Field forwarded those plans to a JOHS human resources manager earlier this month. “Sharing this with you confidentially,” he wrote. “There continues to be a lot of discussion at the county leadership level about aligning around a shared hybrid work model.”

Field and the county’s chief human resources officer, Travis Brown, then discussed how to address concerns from public employee unions. “The union will likely never agree to our approach here—and that’s OK,” Brown wrote.

There was also discussion within JOHS, less rosy in tone. The topic of teleworking came up during Dan Field’s first meeting with his team May 10. The meeting was not recorded, and Fields doesn’t remember exactly what he said, but he tells WW he broached the issue with staff to “take their temperature.”

The temperature was hot. Employees made their displeasure known in chat messages also obtained by WW through a records request.

Here’s What They Had To Say

Telework is working.

“We work together great already :),” said a program specialist. “We love telework!” said another employee.

The commute would eat up too much time.

“The number of meetings would be unsustainable if we had to drive,” the employee added. “And parking downtown is crazy.”

It’s unaffordable.

“There are also people who live far away because living close in is expensive,” wrote a third. “Yup, the housing crisis affects us too…,” another responded.

It’s dangerous.

“COVID still exists and we have folks who are immunocompromised,” said another employee.

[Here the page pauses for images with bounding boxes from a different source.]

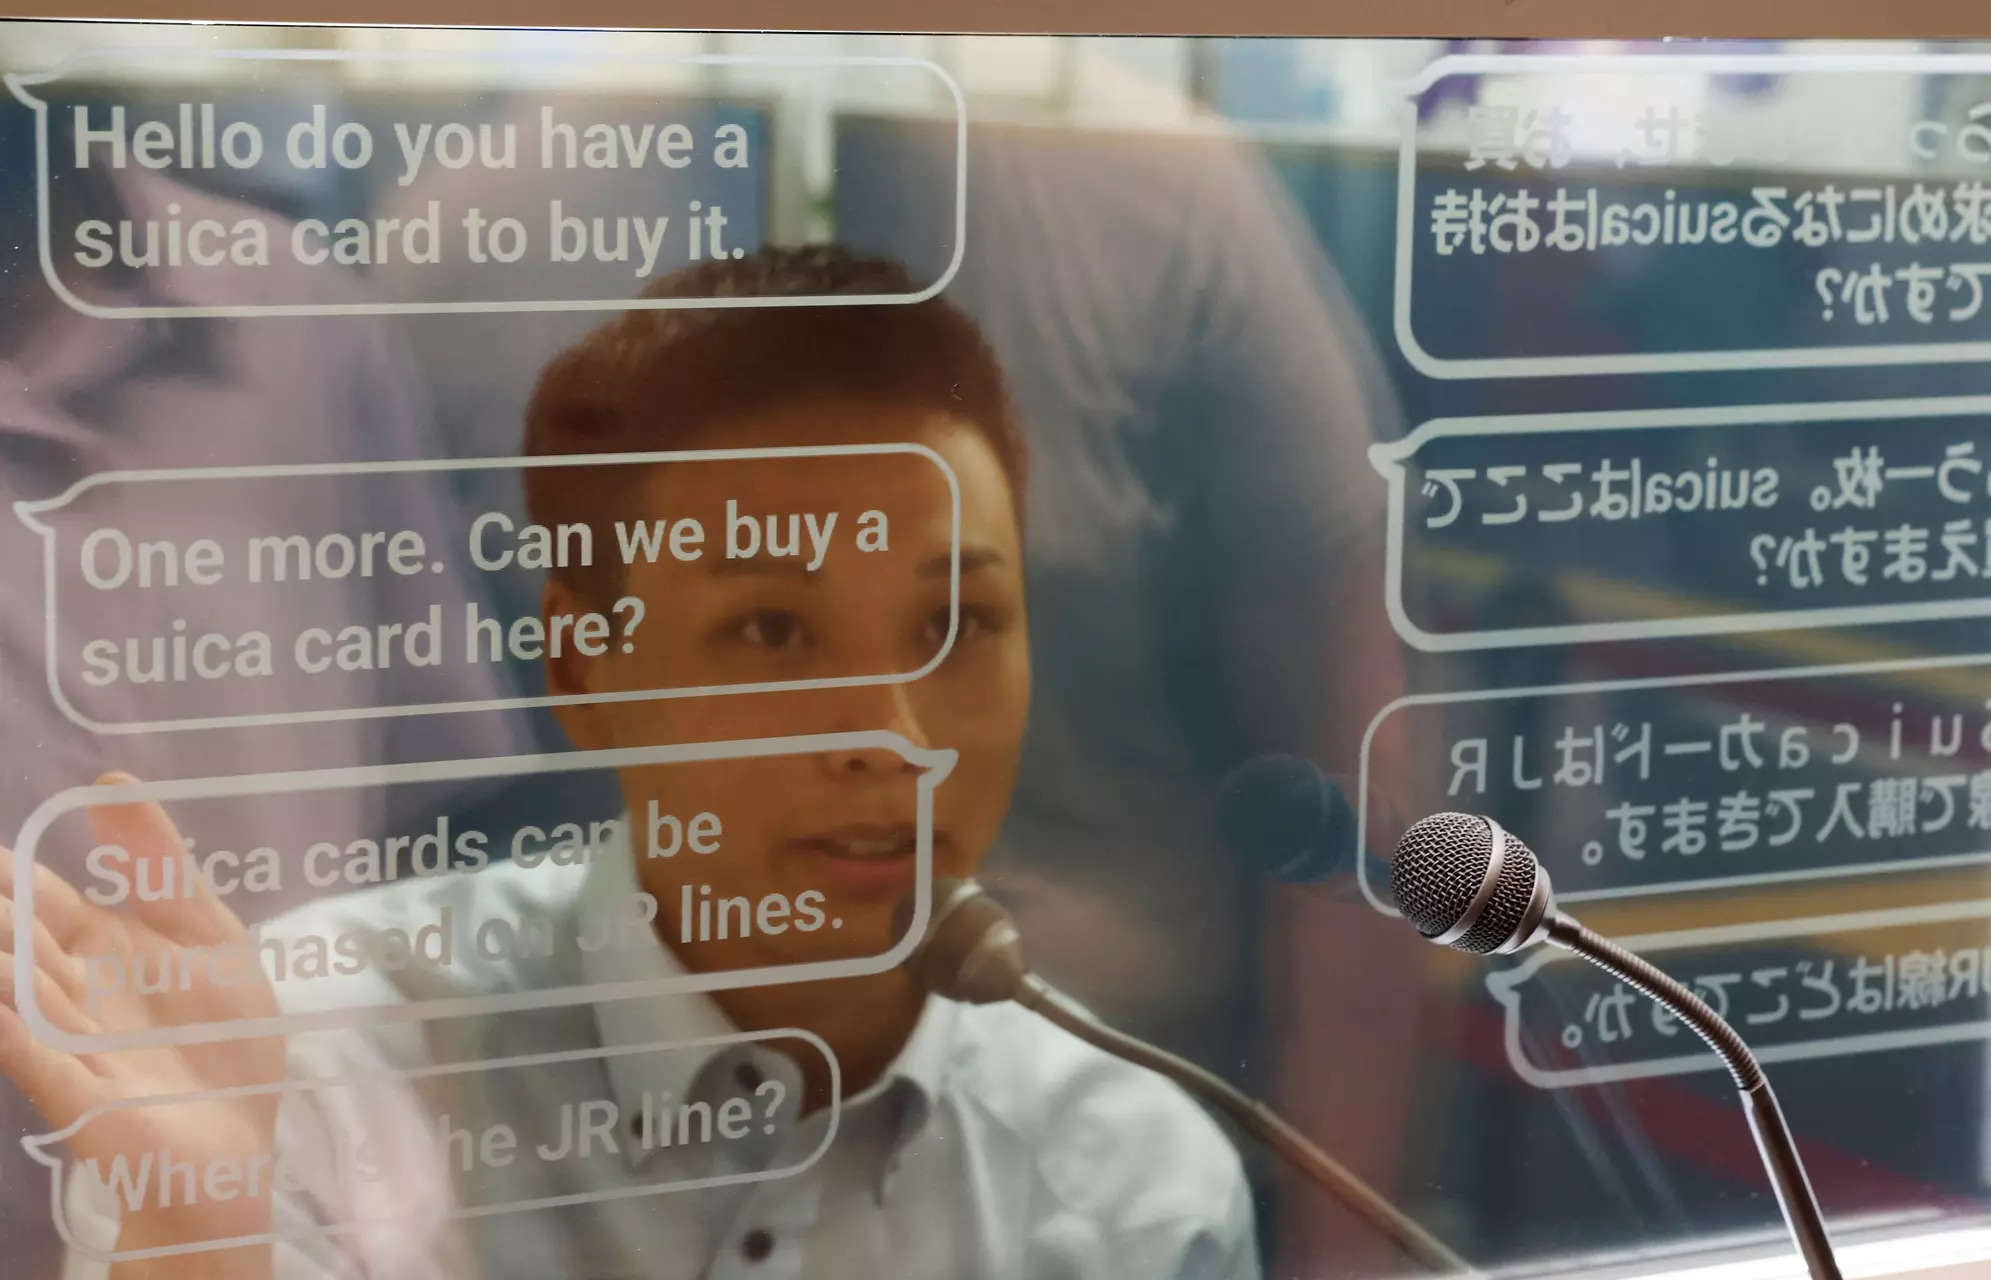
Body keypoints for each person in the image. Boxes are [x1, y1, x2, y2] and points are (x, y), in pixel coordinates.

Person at [0, 246, 1258, 1280]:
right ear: (587, 675)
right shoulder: (304, 1069)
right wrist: (199, 1232)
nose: (898, 744)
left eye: (952, 627)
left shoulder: (1132, 1180)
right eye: (774, 630)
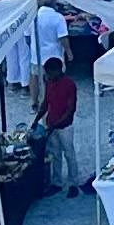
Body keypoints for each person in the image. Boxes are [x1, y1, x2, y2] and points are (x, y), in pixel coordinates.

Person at [34, 56, 81, 191]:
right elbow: (45, 103)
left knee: (69, 154)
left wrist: (55, 124)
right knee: (55, 154)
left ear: (58, 70)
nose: (47, 75)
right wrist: (36, 120)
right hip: (52, 124)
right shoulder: (49, 82)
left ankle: (73, 182)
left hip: (65, 126)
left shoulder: (69, 84)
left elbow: (70, 109)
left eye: (49, 72)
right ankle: (57, 182)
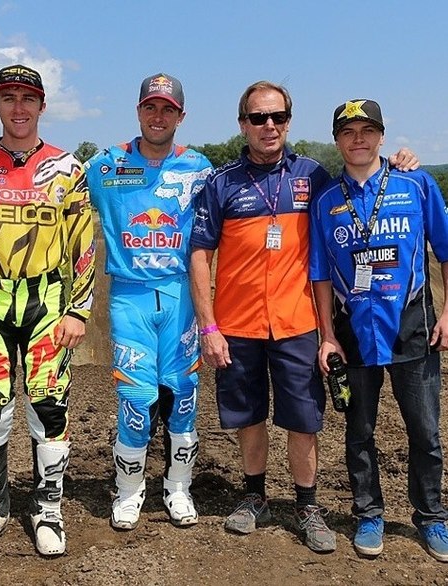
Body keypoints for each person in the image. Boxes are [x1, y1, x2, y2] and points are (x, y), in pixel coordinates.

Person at [189, 81, 418, 554]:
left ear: (289, 122)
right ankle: (254, 496)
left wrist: (399, 164)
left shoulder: (313, 176)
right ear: (243, 124)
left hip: (298, 324)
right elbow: (200, 255)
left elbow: (362, 181)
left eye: (277, 117)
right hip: (237, 325)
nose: (268, 126)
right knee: (249, 416)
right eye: (258, 118)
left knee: (304, 420)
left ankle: (307, 506)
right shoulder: (221, 182)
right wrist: (208, 327)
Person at [0, 64, 95, 558]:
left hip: (47, 302)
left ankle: (47, 507)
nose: (18, 107)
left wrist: (79, 309)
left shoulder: (67, 167)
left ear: (42, 106)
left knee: (49, 406)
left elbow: (83, 243)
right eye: (8, 97)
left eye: (28, 98)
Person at [310, 98, 448, 561]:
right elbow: (320, 274)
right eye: (348, 132)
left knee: (425, 431)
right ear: (337, 141)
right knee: (359, 431)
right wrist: (327, 334)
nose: (359, 139)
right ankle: (368, 513)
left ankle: (431, 516)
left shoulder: (416, 183)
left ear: (382, 136)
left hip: (414, 327)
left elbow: (445, 250)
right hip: (353, 332)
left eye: (367, 130)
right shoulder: (326, 200)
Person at [84, 73, 212, 530]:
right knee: (135, 400)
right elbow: (56, 194)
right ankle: (129, 490)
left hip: (180, 296)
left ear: (181, 116)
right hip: (129, 297)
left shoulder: (198, 168)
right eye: (151, 107)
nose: (159, 117)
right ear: (138, 110)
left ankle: (178, 487)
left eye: (168, 109)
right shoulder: (105, 165)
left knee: (184, 396)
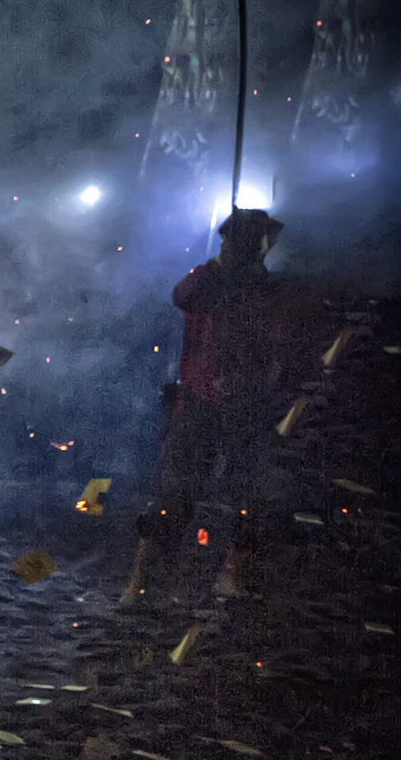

There are bigger things to worry about.

“Way more important priorities to work with discussing homelessness and what does it matter if it’s in person or virtual,” the specialist added.

It’ll make recruitment more difficult.

“I am frankly disappointed and offended that we are even using this space and one of our first meetings together to discuss taking away telework; we would lose many valuable members of our team if that happens,” a sixth employee wrote. “I think we need to take into consideration the privileges those making big decisions have, unlike employees, such as myself and many of my colleagues do not have.”